Механик Оловянников сидел у окна, играл на гитаре и напевал:
На маленьком рыночке — три врытых в землю стола - продавали кедровые шишки, здесь это была обыкновенная вещь. Орехи в шишке были сырые, гораздо лучше каленые — «сибирский разговор».
Старик-китаец продавал жевательную серу — маленькие светло-коричневые плиточки, по пятачку. Они лежали в миске с водой, он доставал их ложечкой. Сперва, когда возьмешь в рот, сера рассыпается, крошится, но потом делается упругой, приятной. Говорят, для зубов хорошо — очень многие жуют, и дети, и взрослые.
Отец сперва был против, потом смирился.
Дни были длинные-длинные, но все равно время быстро шло: вот уже осень, вот зима...
Несколько раз она просыпалась ночью от ужаса: за бревенчатыми стенами, далеко-далеко, еле слышно звучал волчий вой, следы волков видели в самом поселке, чуть не рядом с домами. Но вой этот был так далеко, а стены столь надежны, что Лида тут же засыпала вновь.
Утром ее будила мать, было еще совсем темно за окнами.
— Можно еще понежиться?
— Пять минут.
Уютно укутавшись, подобрав к животу коленки, Лида слушала, как в коридоре топят печь,— к ним специально приходила для этого женщина утром и вечером. Она вносила дрова и, стараясь не греметь (отец еще не вставал), опускала их на железный лист перед печкой, но дрова все равно гремели. Затем Лида слышала, как она укладывала дрова в печке, как, встав на табурет, открывала трубу, как чиркала спичкой и как за чугунной заслонкой со звездой все разрасталось веселое сухое пощелкивание, потрескивание, переходящее в уверенный ровный гул. Эта же самая женщина приносила им мороженое молоко — белые, с желтым отливом диски.

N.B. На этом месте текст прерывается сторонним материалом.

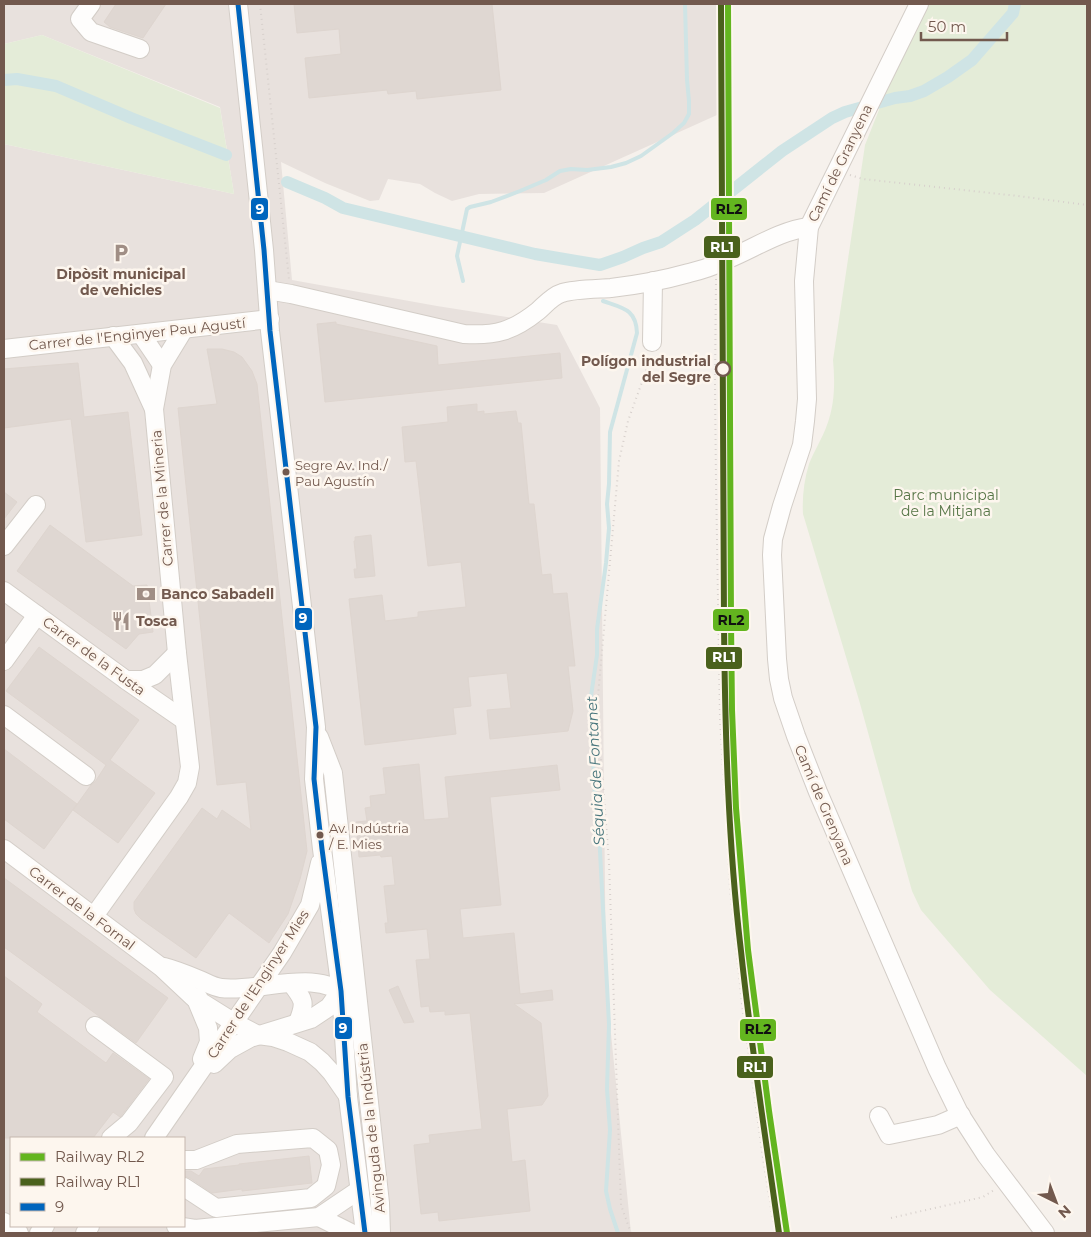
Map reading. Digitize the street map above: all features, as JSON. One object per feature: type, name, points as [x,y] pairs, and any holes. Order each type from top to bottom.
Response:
[{"type":"street","points":[[91,4],[80,19],[91,32],[140,48]]},
{"type":"street","name":"Avinguda de la Indústria","points":[[238,4],[270,319],[316,727],[314,779],[341,991],[348,1097],[365,1233]]},
{"type":"street","name":"Camí de Granyena","points":[[806,333],[804,281],[809,227],[919,4]]},
{"type":"street","points":[[267,290],[464,334],[488,335],[511,329],[521,324],[557,295],[564,292],[614,288],[686,274],[729,259],[770,238],[809,227]]},
{"type":"street","points":[[652,342],[653,281]]},
{"type":"street","name":"Carrer de l'Enginyer Pau Agustí","points":[[4,348],[270,319]]},
{"type":"street","name":"Carrer de la Mineria","points":[[94,916],[179,797],[186,783],[190,767],[176,653],[154,409],[161,372],[184,329]]},
{"type":"street","name":"Camí de Grenyana","points":[[806,333],[806,421],[802,445],[773,538],[772,571],[779,679],[783,698],[818,792],[937,1068],[961,1115],[986,1154],[1045,1233]]},
{"type":"street","points":[[133,363],[141,334]]},
{"type":"street","points":[[141,334],[161,372],[141,381]]},
{"type":"street","name":"Carrer de la Mineria","points":[[113,336],[133,363],[154,409]]},
{"type":"street","points":[[4,546],[36,505]]},
{"type":"street","name":"Carrer de la Fusta","points":[[4,591],[184,720]]},
{"type":"street","points":[[4,661],[37,615]]},
{"type":"street","points":[[126,680],[143,680],[155,675],[176,653]]},
{"type":"street","points":[[4,715],[86,776]]},
{"type":"street","name":"Avinguda de la Indústria","points":[[316,727],[333,773],[380,1203],[381,1233]]},
{"type":"street","name":"Carrer de la Fornal","points":[[4,849],[161,967],[196,999],[258,1034],[280,1039],[310,1052],[332,1073],[348,1097]]},
{"type":"street","name":"Carrer de l'Enginyer Mies","points":[[155,1137],[282,953],[310,905],[322,849]]},
{"type":"street","name":"Carrer de la Fornal","points":[[161,967],[178,971],[218,987],[234,989],[318,982],[341,991],[359,1010]]},
{"type":"street","name":"Carrer de l'Enginyer Mies","points":[[191,1085],[230,1049],[258,1034],[311,1019],[329,1007],[355,967]]},
{"type":"street","points":[[191,1085],[209,1042],[208,1028],[196,999],[208,983]]},
{"type":"street","name":"Carrer de l'Enginyer Mies","points":[[291,983],[301,995],[304,1008],[298,1022]]},
{"type":"street","points":[[95,1026],[164,1077],[128,1123],[112,1137]]},
{"type":"street","points":[[879,1116],[888,1135],[938,1125],[961,1115]]},
{"type":"street","points":[[185,1160],[196,1160],[237,1144],[313,1138],[328,1150],[331,1165],[326,1186],[311,1198],[216,1208],[185,1188]]},
{"type":"street","points":[[182,1227],[195,1229],[319,1217],[359,1190]]},
{"type":"street","points":[[319,1217],[351,1233]]},
{"type":"path","points":[[260,4],[291,294]]},
{"type":"path","points":[[836,172],[863,179],[1087,205]]},
{"type":"path","points":[[716,264],[716,500],[720,718],[730,888],[742,1004],[775,1233]]},
{"type":"path","points":[[631,1233],[621,1205],[609,862],[597,707],[619,461],[628,421],[651,357],[652,342]]},
{"type":"path","points":[[891,1218],[983,1197],[1007,1183]]},
{"type":"shaded area","points":[[4,4],[716,4],[717,115],[544,193],[479,194],[452,201],[420,184],[388,179],[379,200],[370,201],[325,183],[281,162],[292,280],[557,325],[600,408],[606,984],[631,1233],[4,1233],[4,144],[234,194],[220,107],[42,35],[4,44]]},
{"type":"green space","name":"Parc municipal de la Mitjana","points":[[928,4],[1087,4],[1087,1076],[990,990],[921,910],[912,891],[859,700],[803,514],[807,470],[832,409],[833,360],[865,145],[898,62]]},
{"type":"green space","points":[[42,35],[220,108],[234,194],[4,144],[4,44]]},
{"type":"building","points":[[116,4],[166,4],[143,38],[110,27],[104,22]]},
{"type":"building","points":[[294,4],[492,4],[501,90],[417,99],[416,91],[388,94],[387,90],[309,98],[305,58],[341,54],[339,29],[297,33]]},
{"type":"building","points":[[336,322],[336,324],[437,346],[438,365],[560,353],[562,378],[325,402],[317,324]]},
{"type":"building","points":[[207,349],[222,349],[234,352],[242,357],[252,371],[257,384],[307,851],[288,914],[269,943],[229,913],[196,958],[141,919],[136,914],[134,902],[202,808],[217,819],[222,810],[251,830],[246,782],[217,785],[178,408],[217,404]]},
{"type":"building","points":[[78,363],[84,417],[128,412],[142,535],[86,542],[71,419],[4,428],[4,369]]},
{"type":"building","points":[[477,404],[477,412],[484,411],[484,414],[516,411],[518,423],[521,423],[529,504],[534,504],[542,575],[551,574],[553,594],[567,593],[575,666],[568,666],[573,711],[568,731],[490,739],[487,710],[511,708],[507,673],[468,677],[471,706],[453,708],[456,734],[365,745],[349,599],[382,595],[385,621],[418,617],[418,612],[466,607],[461,562],[428,566],[416,461],[405,462],[402,427],[448,422],[447,407]]},
{"type":"building","points":[[4,492],[17,502],[4,519]]},
{"type":"building","points":[[50,525],[133,586],[147,585],[153,632],[139,634],[126,649],[17,571]]},
{"type":"building","points":[[371,535],[375,576],[355,578],[354,569],[357,569],[355,537]]},
{"type":"building","points":[[39,647],[139,720],[110,760],[155,793],[118,843],[73,810],[106,765],[6,691]]},
{"type":"building","points":[[4,749],[77,804],[44,849],[4,819]]},
{"type":"building","points":[[419,764],[424,820],[449,818],[445,777],[557,765],[560,790],[490,797],[501,905],[460,909],[463,938],[514,933],[520,994],[552,990],[553,1000],[514,1004],[541,1023],[548,1096],[542,1105],[507,1109],[512,1162],[525,1160],[530,1211],[439,1221],[438,1212],[421,1214],[414,1145],[430,1143],[429,1135],[482,1129],[470,1013],[445,1015],[445,1011],[430,1012],[429,1006],[421,1007],[416,960],[430,959],[427,929],[386,933],[385,923],[388,923],[384,886],[395,885],[392,856],[359,857],[356,822],[367,821],[365,808],[371,807],[370,796],[386,794],[383,768]]},
{"type":"building","points":[[4,878],[168,998],[136,1043],[4,947]]},
{"type":"building","points":[[4,976],[42,1004],[37,1012],[106,1063],[113,1053],[149,1079],[121,1116],[113,1112],[94,1137],[4,1138]]},
{"type":"building","points":[[398,986],[414,1022],[404,1023],[389,990]]},
{"type":"building","points":[[309,1156],[312,1183],[212,1193],[185,1176],[185,1171],[191,1171],[199,1176],[204,1169]]},
{"type":"waterway","name":"Séquia de Fontanet","points":[[463,281],[457,256],[467,209],[520,191],[546,180],[560,171],[571,169],[587,170],[626,163],[641,156],[684,123],[689,114],[685,4]]},
{"type":"waterway","points":[[287,182],[343,208],[535,254],[600,265],[661,242],[695,220],[782,151],[832,118],[845,112],[895,98],[910,96],[924,91],[948,77],[972,60],[1013,13],[1015,4]]},
{"type":"waterway","points":[[4,80],[17,79],[56,86],[226,155]]},
{"type":"waterway","name":"Séquia de Fontanet","points":[[603,301],[622,308],[631,314],[637,333],[610,432],[607,504],[609,528],[597,629],[597,655],[590,703],[609,1024],[607,1089],[610,1130],[606,1191],[618,1233]]},
{"type":"rail line","name":"RL1","points":[[721,4],[724,622],[728,787],[733,869],[745,987],[779,1233]]},
{"type":"rail line","name":"RL2","points":[[728,4],[731,622],[736,808],[748,950],[787,1233]]},
{"type":"transit line","name":"9","points":[[238,4],[264,250],[270,331],[316,727],[314,779],[341,991],[348,1097],[365,1233]]},
{"type":"place","name":"Dipòsit municipal de vehicles","points":[[121,253]]},
{"type":"place","name":"Polígon industrial del Segre","points":[[723,369]]},
{"type":"place","name":"Segre Av. Ind./ Pau Agustín","points":[[286,472]]},
{"type":"place","name":"Banco Sabadell","points":[[146,594]]},
{"type":"place","name":"Tosca","points":[[121,621]]},
{"type":"place","name":"Av. Indústria / E. Mies","points":[[320,835]]}]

Иногда Лида так угревалась, так слипались глаза, что никак невозможно было вставать. Она говорила, что неважно себя чувствует, что не хочет идти в школу, и мать оставляла ее. Но уже через полчаса сон проходил, и Лида жалела, что не пошла. Она представляла себе их класс, ребят, влажно блестящую доску и скучала, слушая, как ровно гудит печка.

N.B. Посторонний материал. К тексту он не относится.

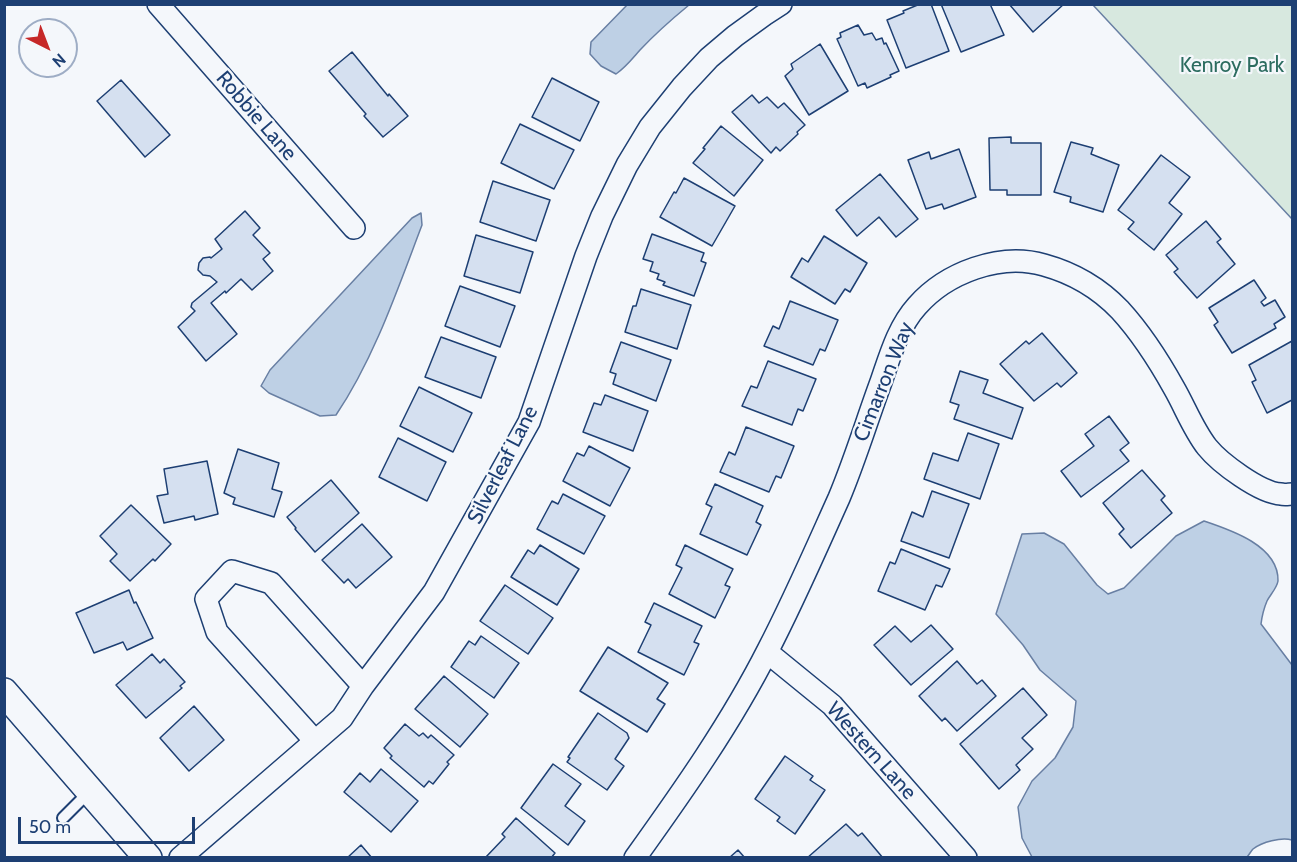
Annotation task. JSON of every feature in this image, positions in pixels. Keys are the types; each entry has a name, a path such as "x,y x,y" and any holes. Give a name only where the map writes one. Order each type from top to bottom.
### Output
{"street":[{"name":"Robbie Lane","path":"158,4 354,228"},
{"name":"Silverleaf Lane","path":"180,858 342,718 363,686 434,592 529,422 586,256 602,216 633,155 650,127 709,58 735,36 781,4"},
{"name":"Cimarron Way","path":"634,858 685,789 739,703 767,652 802,581 846,481 893,346 917,306 949,279 992,264 1013,261 1036,263 1081,279 1100,291 1120,311 1152,352 1208,448 1249,482 1279,495 1293,494"},
{"path":"315,741 217,632 206,599 232,571 271,583 363,686"},
{"name":"Western Lane","path":"767,652 832,705 966,858"},
{"path":"4,692 148,858"}],"lane":[{"path":"63,818 90,791"}],"green space":[{"name":"Kenroy Park","path":"1093,5 1292,5 1292,219"}],"water":[{"path":"628,4 689,5 616,74 601,66 590,54 591,42"},
{"path":"421,213 422,225 374,347 336,415 320,416 269,393 261,386 270,370 412,218"},
{"path":"1204,521 1252,541 1271,558 1276,569 1278,581 1267,601 1261,624 1292,665 1292,840 1266,842 1253,849 1247,857 1032,857 1022,838 1018,807 1032,781 1055,758 1073,727 1076,701 1040,670 1023,645 996,614 1022,534 1044,533 1064,544 1097,585 1108,594 1124,588 1176,536"}],"building":[{"path":"920,4 931,4 949,51 906,68 887,20"},
{"path":"941,4 990,4 1004,35 961,52"},
{"path":"1009,4 1064,4 1033,32"},
{"path":"858,25 864,35 872,33 876,40 882,38 899,71 867,88 865,83 858,86 837,39 841,37 840,33"},
{"path":"820,44 848,91 809,115 785,76 793,69 791,64"},
{"path":"352,52 388,96 389,94 408,116 383,137 329,71"},
{"path":"552,78 599,102 580,141 532,117"},
{"path":"121,80 170,135 145,157 97,101"},
{"path":"752,95 759,103 767,97 778,108 784,103 805,125 780,151 776,147 771,153 732,112"},
{"path":"520,124 574,150 554,189 501,163"},
{"path":"721,126 763,160 734,196 693,163"},
{"path":"1011,137 1011,143 1041,143 1041,195 1007,195 1007,190 990,190 989,138"},
{"path":"1071,142 1093,148 1091,154 1119,165 1103,212 1070,202 1071,197 1054,192"},
{"path":"959,149 976,197 944,209 942,204 926,209 908,160 929,152 931,159"},
{"path":"1161,155 1190,177 1169,203 1182,214 1154,250 1128,229 1134,222 1118,210"},
{"path":"880,174 918,219 896,237 879,217 857,236 836,210"},
{"path":"684,178 735,206 712,246 660,217"},
{"path":"493,181 550,200 536,241 480,222"},
{"path":"245,211 260,228 253,235 270,253 263,259 273,271 252,290 241,279 211,303 237,334 206,361 178,327 195,311 191,307 192,303 217,282 198,270 199,263 203,258 211,258 222,249 215,239"},
{"path":"1206,221 1221,239 1217,242 1235,264 1197,298 1174,272 1178,269 1166,255"},
{"path":"652,234 704,253 701,261 706,263 694,296 663,285 665,282 657,279 659,274 650,271 653,262 643,259"},
{"path":"476,235 533,252 520,293 464,276"},
{"path":"824,236 867,263 850,292 845,289 835,304 791,277 802,258 808,262"},
{"path":"1254,280 1266,298 1261,302 1264,306 1275,300 1285,317 1274,324 1276,328 1232,353 1214,325 1218,322 1209,308"},
{"path":"460,286 515,306 500,347 445,326"},
{"path":"641,289 691,305 677,349 625,332"},
{"path":"790,301 838,320 825,351 820,349 813,365 764,346 773,326 779,329"},
{"path":"1042,333 1077,373 1061,387 1057,383 1034,401 1000,364 1026,341 1029,344"},
{"path":"441,337 496,357 481,398 425,377"},
{"path":"1292,341 1292,400 1267,413 1252,382 1256,380 1249,365"},
{"path":"621,342 671,360 656,401 613,384 616,374 610,372"},
{"path":"768,361 816,379 803,411 798,409 792,425 742,406 751,386 757,388"},
{"path":"960,371 988,380 983,393 1023,408 1012,439 954,419 959,405 950,402"},
{"path":"419,387 472,413 453,452 400,426"},
{"path":"605,395 648,411 633,451 583,432 594,403 601,405"},
{"path":"1109,416 1129,443 1120,450 1129,461 1081,497 1061,471 1094,446 1085,434"},
{"path":"746,427 794,446 781,478 776,476 769,492 720,472 729,452 735,455"},
{"path":"968,433 999,444 980,499 924,479 933,453 958,461"},
{"path":"398,438 446,462 427,501 379,477"},
{"path":"589,446 630,468 610,506 563,481 577,453 584,456"},
{"path":"238,449 279,463 272,489 282,492 274,517 233,504 235,498 224,493"},
{"path":"207,461 218,514 195,520 194,516 164,523 157,496 168,494 164,469"},
{"path":"1142,470 1165,496 1161,500 1172,513 1131,548 1119,534 1124,529 1103,503"},
{"path":"331,480 359,513 315,552 287,517"},
{"path":"715,484 763,506 756,522 761,525 747,555 700,534 712,507 706,504"},
{"path":"932,491 969,504 949,558 901,541 912,512 923,517"},
{"path":"563,494 605,516 584,554 537,529 552,501 558,504"},
{"path":"131,505 171,544 155,561 153,559 130,581 110,561 117,554 100,536"},
{"path":"362,524 392,557 356,588 348,579 344,583 322,560"},
{"path":"540,545 579,569 557,605 511,577 528,550 534,554"},
{"path":"685,545 733,569 725,585 730,587 715,618 669,594 682,568 676,565"},
{"path":"901,549 950,569 942,587 936,585 925,610 878,591 890,562 895,564"},
{"path":"505,585 553,618 528,654 480,621"},
{"path":"129,590 153,638 127,650 123,642 94,653 76,613"},
{"path":"654,603 702,626 694,642 699,644 684,675 638,652 651,625 645,622"},
{"path":"931,625 953,649 911,685 874,645 895,626 911,642"},
{"path":"481,636 519,663 494,698 451,667 469,641 475,645"},
{"path":"608,647 668,683 657,699 665,704 647,732 580,691"},
{"path":"152,654 160,663 164,659 185,682 180,686 182,688 146,718 116,685"},
{"path":"957,661 977,684 982,680 996,696 957,731 945,718 942,721 919,696"},
{"path":"444,676 488,714 460,747 415,709"},
{"path":"1023,688 1047,715 1022,738 1033,749 1016,765 1020,770 999,789 960,744"},
{"path":"194,706 224,740 189,771 160,738"},
{"path":"598,713 627,733 629,738 615,759 624,766 607,790 567,762 570,758 568,757"},
{"path":"405,724 419,736 423,733 428,738 431,735 454,755 433,784 429,781 424,787 390,758 392,756 384,748"},
{"path":"785,756 813,776 810,780 825,790 795,834 777,821 780,817 755,799"},
{"path":"553,764 581,784 565,806 585,821 568,845 521,808"},
{"path":"381,769 418,801 391,832 344,792 360,773 370,782"},
{"path":"516,818 555,853 551,858 485,858 505,837 502,834"},
{"path":"846,824 858,836 862,833 883,858 807,858"},
{"path":"361,845 372,858 347,858"},
{"path":"738,850 745,858 729,858"}]}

Но обычно, когда мать второй раз входила и говорила: «Ну, пора вставать!», Лида вскакивала, бежала умываться и завтракать. Она натягивала шерстяное платье, кофточку, продевала концы галстука в зажим с изображением костра: пять поленьев — пять частей света, охваченные огнем коммунизма, и три языка пламени — символ Третьего Интернационала. Такой зажим был в классе у нее одной, другие просто повязывали галстуки. Лида влезала в шубу на пестром меху, плохо, что мех этот все время лез, линял и с платья трудно было счищать шерстинки. Верх шубы был из чертовой кожи — оказалось, что это даже не кожа, а просто черная материя. Портфель висел на боку, на шнуре через плечо, как командирская сумка, руки в меховых рукавичках свободны, на ногах валенки, на голове шапка с завязанными снизу ушами, воротник поднят и обхвачен шарфом, одни глаза торчат.

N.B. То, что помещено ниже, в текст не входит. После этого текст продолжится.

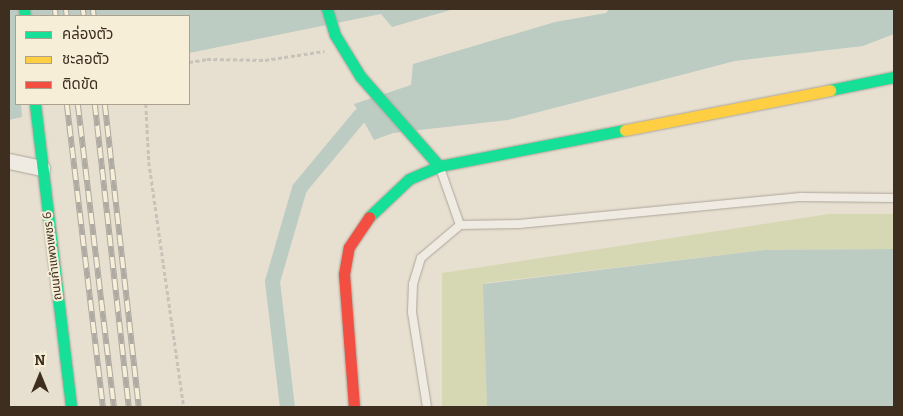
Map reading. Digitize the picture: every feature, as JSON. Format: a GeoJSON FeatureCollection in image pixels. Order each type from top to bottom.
{"type":"FeatureCollection","features":[{"type":"Feature","properties":{"kind":"street"},"geometry":{"type":"LineString","coordinates":[[327,9],[335,35],[360,76],[439,166]]}},
{"type":"Feature","properties":{"kind":"street"},"geometry":{"type":"LineString","coordinates":[[354,407],[344,274],[349,247],[375,208],[409,179],[439,166],[894,77]]}},
{"type":"Feature","properties":{"kind":"street","name":"ถนนกำแพงเพชร 6"},"geometry":{"type":"LineString","coordinates":[[35,105],[71,407]]}},
{"type":"Feature","properties":{"kind":"street"},"geometry":{"type":"LineString","coordinates":[[9,161],[42,168]]}},
{"type":"Feature","properties":{"kind":"lane"},"geometry":{"type":"LineString","coordinates":[[439,166],[460,225]]}},
{"type":"Feature","properties":{"kind":"lane"},"geometry":{"type":"LineString","coordinates":[[427,407],[412,312],[413,284],[421,258],[460,225],[519,224],[800,197],[894,198]]}},
{"type":"Feature","properties":{"kind":"path"},"geometry":{"type":"LineString","coordinates":[[190,62],[208,59],[265,60],[343,50]]}},
{"type":"Feature","properties":{"kind":"path"},"geometry":{"type":"LineString","coordinates":[[146,105],[149,162],[184,407]]}},
{"type":"Feature","properties":{"kind":"green space"},"geometry":{"type":"Polygon","coordinates":[[[829,214],[894,214],[894,249],[764,250],[484,283],[487,407],[442,407],[442,273],[829,214]]]}},
{"type":"Feature","properties":{"kind":"shaded area"},"geometry":{"type":"Polygon","coordinates":[[[9,9],[454,9],[392,27],[381,14],[190,53],[190,15],[15,15],[15,105],[21,105],[22,117],[9,120],[9,9]]]}},
{"type":"Feature","properties":{"kind":"shaded area"},"geometry":{"type":"Polygon","coordinates":[[[609,9],[894,9],[894,34],[863,46],[735,61],[508,120],[393,133],[374,140],[354,104],[411,85],[413,64],[555,22],[606,13],[609,9]]]}},
{"type":"Feature","properties":{"kind":"shaded area"},"geometry":{"type":"Polygon","coordinates":[[[894,249],[894,407],[487,407],[483,284],[764,250],[894,249]]]}},
{"type":"Feature","properties":{"kind":"waterway"},"geometry":{"type":"LineString","coordinates":[[287,407],[272,281],[299,188],[359,116],[378,109]]}},
{"type":"Feature","properties":{"kind":"railway"},"geometry":{"type":"LineString","coordinates":[[55,9],[56,15]]}},
{"type":"Feature","properties":{"kind":"railway"},"geometry":{"type":"LineString","coordinates":[[66,9],[67,15]]}},
{"type":"Feature","properties":{"kind":"railway"},"geometry":{"type":"LineString","coordinates":[[83,9],[84,15]]}},
{"type":"Feature","properties":{"kind":"railway"},"geometry":{"type":"LineString","coordinates":[[93,9],[94,15]]}},
{"type":"Feature","properties":{"kind":"railway"},"geometry":{"type":"LineString","coordinates":[[67,105],[103,407]]}},
{"type":"Feature","properties":{"kind":"railway"},"geometry":{"type":"LineString","coordinates":[[78,105],[114,407]]}},
{"type":"Feature","properties":{"kind":"railway"},"geometry":{"type":"LineString","coordinates":[[95,105],[129,407]]}},
{"type":"Feature","properties":{"kind":"railway"},"geometry":{"type":"LineString","coordinates":[[105,105],[139,407]]}},
{"type":"Feature","properties":{"kind":"traffic: fast"},"geometry":{"type":"LineString","coordinates":[[24,9],[25,15]]}},
{"type":"Feature","properties":{"kind":"traffic: fast"},"geometry":{"type":"LineString","coordinates":[[327,9],[335,35],[360,76],[439,166]]}},
{"type":"Feature","properties":{"kind":"traffic: fast"},"geometry":{"type":"LineString","coordinates":[[830,90],[894,77]]}},
{"type":"Feature","properties":{"kind":"traffic: fast"},"geometry":{"type":"LineString","coordinates":[[35,105],[71,407]]}},
{"type":"Feature","properties":{"kind":"traffic: fast"},"geometry":{"type":"LineString","coordinates":[[369,217],[409,179],[439,166],[625,130]]}},
{"type":"Feature","properties":{"kind":"traffic: slow"},"geometry":{"type":"LineString","coordinates":[[625,130],[830,90]]}},
{"type":"Feature","properties":{"kind":"traffic: jam"},"geometry":{"type":"LineString","coordinates":[[354,407],[344,274],[349,247],[369,217]]}}]}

Еще темно, над головой звезды, всегда над головой звезды, а мороз — даже страшно подумать, сколько градусов,
До школы было метров четыреста, Лида почти всю дорогу трусила рысцой, но когда входила, не могла пошевелить пальцем, стояла несколько минут у раздевалки, терпеливо ждала, пока отойдет и сможет раздеться.
А в школе тепло, хорошо натоплено, только самые мерзляки перед уроком становятся спиной к печке. Первые уроки при электричестве, а за окнами все светлей, светлей, учительница велит погасить лампы, и из-за сосен около водонапорной башни показывается красное холодное солнце. Влажно поблескивает доска, крошится мел, скрипят перья. Все жуют серу, учительница тоже. А солнце уже заливает, заполняет класс.
На уроках, где не нужно писать — на Краеведении, географии, истории,— все девочки вяжут. Они носят с собой вязанье каждый день — гардины, скатерти, вся парта заполнена белыми пышными кружевами, и вяжут, держа руки с крючками под крышкой парты.